The other night I was doing some research for an upcoming blog post, and via Google I found some useful newspaper articles published in the ‘Moonee Valley Weekly‘:
But when I clicked through to each of the links, I ended up at this page:
On seeing the error I put on my web developer hat, turned on the Network panel in Google Chrome’s developer tools, and found that in addition to the Sorry, but this page is temporarily unavailable message on the page, the web server was also telling me why it was broken – a HTTP 503 ‘Service Unavailable’ message. Internet standards define this message as the server being currently unavailable because it is overloaded or down for maintenance, and that it is usually a temporary state.
Unfortunately for me the above error wasn’t transient – I have been hitting my head up against the same brick wall when trying to read other online articles from a number of other local newspaper.

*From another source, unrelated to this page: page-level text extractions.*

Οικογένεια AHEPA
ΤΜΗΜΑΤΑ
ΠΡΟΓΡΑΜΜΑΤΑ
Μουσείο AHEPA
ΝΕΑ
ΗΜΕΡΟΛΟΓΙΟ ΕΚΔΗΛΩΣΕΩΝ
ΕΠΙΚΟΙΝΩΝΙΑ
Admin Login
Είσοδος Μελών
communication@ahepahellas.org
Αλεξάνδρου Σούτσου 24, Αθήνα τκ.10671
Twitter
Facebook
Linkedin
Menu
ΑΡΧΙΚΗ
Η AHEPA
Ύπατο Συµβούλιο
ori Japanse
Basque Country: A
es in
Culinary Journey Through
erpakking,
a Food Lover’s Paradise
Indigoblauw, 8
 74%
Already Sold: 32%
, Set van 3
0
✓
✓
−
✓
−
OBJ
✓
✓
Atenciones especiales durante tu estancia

The common factor – Fairfax. The Moonee Valley Weekly is one of a few dozen local newspapers that form part of the Fairfax ‘Metro Media Publishing’ group, and all of the broken newspaper websites belonged to them.
The root cause of the missing webpages appears to be their website revamp that was launched sometime in August 2012. Here is the homepage of the old version:
And the new homepage:
URLs at the old website conformed to this format:
While the new URLs are much shorter:
Note that both of the above URLs include the same random number inside them – 291023 – and that if you enter either into your web browser, you will end up at the same newspaper article – motorists in Moonee Ponds copping parking fines down at their local shopping centre.

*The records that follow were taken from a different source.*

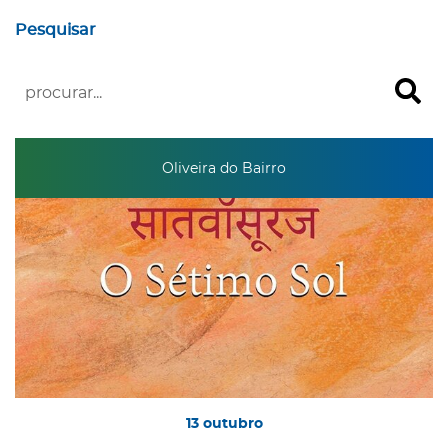
Pesquisar
Oliveira do Bairro
13
outubro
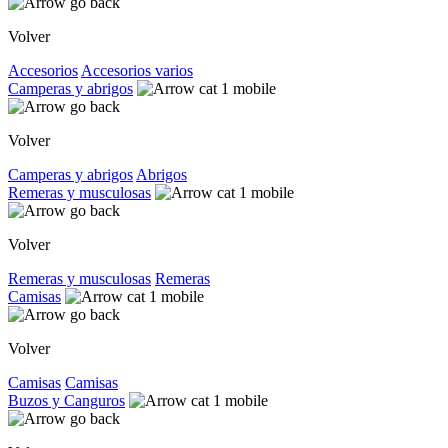
Volver
Accesorios
Accesorios varios
Camperas y abrigos
Volver
Camperas y abrigos
Abrigos
Remeras y musculosas
Volver
Remeras y musculosas
Remeras
Camisas
Volver
Camisas
Camisas
Buzos y Canguros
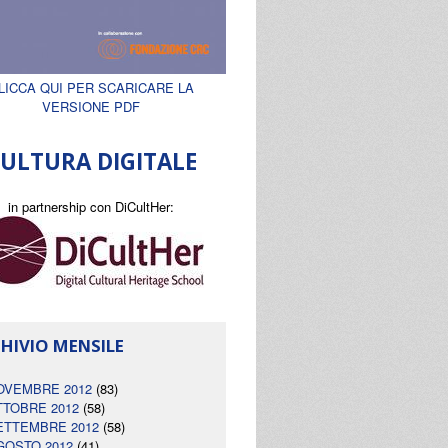
LICCA QUI PER SCARICARE LA
VERSIONE PDF
ULTURA DIGITALE
in partnership con DiCultHer:
HIVIO MENSILE
OVEMBRE 2012
(83)
TTOBRE 2012
(58)
ETTEMBRE 2012
(58)
GOSTO 2012
(41)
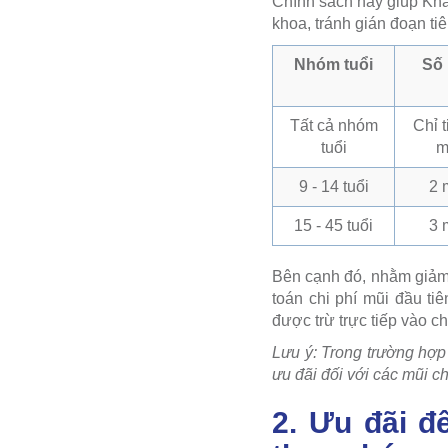
Chính sách này giúp Khá
khoa, tránh gián đoạn ti
Nhóm tuổi
Số
Tất cả nhóm
Chỉ 
tuổi
m
9 - 14 tuổi
2 
15 - 45 tuổi
3 
Bên cạnh đó, nhằm giảm 
toán chi phí mũi đầu ti
được trừ trực tiếp vào ch
Lưu ý: Trong trường hợp
ưu đãi đối với các mũi c
2. Ưu đãi đ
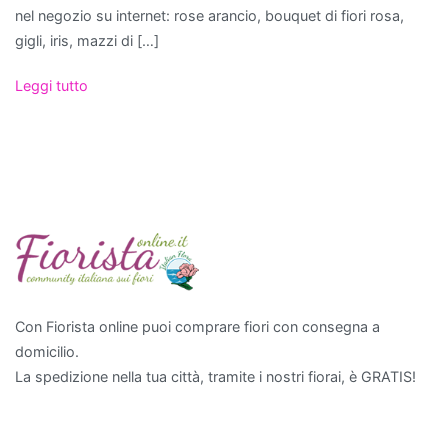
la
nel negozio su internet: rose arancio, bouquet di fiori rosa,
Sansevieria
,
gigli, iris, mazzi di […]
conosciuta
Leggi tutto
anche
come
"lingua
di
suocera",
e
il
Chlorophytum
comosum
o
Con Fiorista online puoi comprare fiori con consegna a
"pianta
domicilio.
ragno",
La spedizione nella tua città, tramite i nostri fiorai, è GRATIS!
entrambe
facili
da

If we break down the URLs, with my nerd hat back on I see two things – the ‘random’ number is actually the unique identifier for the newspaper article in the newspaper database, and the rest of the link is just pretty text that makes the URL nicer for humans to understand.
So what has Fairfax gone and done when creating their new website? As well as updating the styling of the website, it also appears they have migrated articles from their old website into a new content management system, and this new system creates links to pages in a new manner. Thankfully Fairfax asked their web developers to add a layer of backwards compatibility so that URLs in the old format are translated to those used in new website, and so ensured that anyone clicking on old links end up at the page they were looking for.
But their mistake? Fairfax missed migrating a big slab of old articles into their new website, but the backwards compatibility logic still attempts to look them up in the new database but fails, resulting in the server crashing, and a HTTP 503 ‘Service Unavailable’ error being presented to the user.
A bonus gotcha arises due to the HTTP 503 error – Google interprets this as a ‘things here are broken, but you can try again later and the website should be back‘ status. This means that for every link that Google has to a Fairfax article that no longer exists, it will continue to be included in the search results – just waiting for the day when Fairfax either makes the article comes back to life, or kills it off for good.